# Tugas yang diberikan
Tolong tukar setiap "Author" dalam daftar di bawah ini dengan "Committer", lalu tuliskan kembali seluruh daftar tanpa perubahan lain.

[Catatan anotasi koordinat]

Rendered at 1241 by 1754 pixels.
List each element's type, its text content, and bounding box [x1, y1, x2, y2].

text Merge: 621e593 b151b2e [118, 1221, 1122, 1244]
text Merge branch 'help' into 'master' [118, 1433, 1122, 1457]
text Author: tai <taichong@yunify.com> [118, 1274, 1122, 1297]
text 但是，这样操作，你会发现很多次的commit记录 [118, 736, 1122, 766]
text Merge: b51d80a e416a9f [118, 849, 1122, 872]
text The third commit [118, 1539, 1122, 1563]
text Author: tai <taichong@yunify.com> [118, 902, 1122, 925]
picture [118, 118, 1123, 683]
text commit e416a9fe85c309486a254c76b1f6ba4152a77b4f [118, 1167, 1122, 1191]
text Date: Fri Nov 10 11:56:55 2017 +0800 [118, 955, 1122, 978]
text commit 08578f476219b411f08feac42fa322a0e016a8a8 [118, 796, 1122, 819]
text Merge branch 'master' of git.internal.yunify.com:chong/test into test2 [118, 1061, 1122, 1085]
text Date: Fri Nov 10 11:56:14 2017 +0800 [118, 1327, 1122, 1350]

# Jawaban tugas
Rendered at 1241 by 1754 pixels.
List each element's type, its text content, and bounding box [x1, y1, x2, y2].

text Merge: 621e593 b151b2e [118, 1221, 1122, 1244]
text Merge branch 'help' into 'master' [118, 1433, 1122, 1457]
text Committer: tai <taichong@yunify.com> [118, 1274, 1122, 1297]
text 但是，这样操作，你会发现很多次的commit记录 [118, 736, 1122, 766]
text Merge: b51d80a e416a9f [118, 849, 1122, 872]
text The third commit [118, 1539, 1122, 1563]
text Committer: tai <taichong@yunify.com> [118, 902, 1122, 925]
picture [118, 118, 1123, 683]
text commit e416a9fe85c309486a254c76b1f6ba4152a77b4f [118, 1167, 1122, 1191]
text Date: Fri Nov 10 11:56:55 2017 +0800 [118, 955, 1122, 978]
text commit 08578f476219b411f08feac42fa322a0e016a8a8 [118, 796, 1122, 819]
text Merge branch 'master' of git.internal.yunify.com:chong/test into test2 [118, 1061, 1122, 1085]
text Date: Fri Nov 10 11:56:14 2017 +0800 [118, 1327, 1122, 1350]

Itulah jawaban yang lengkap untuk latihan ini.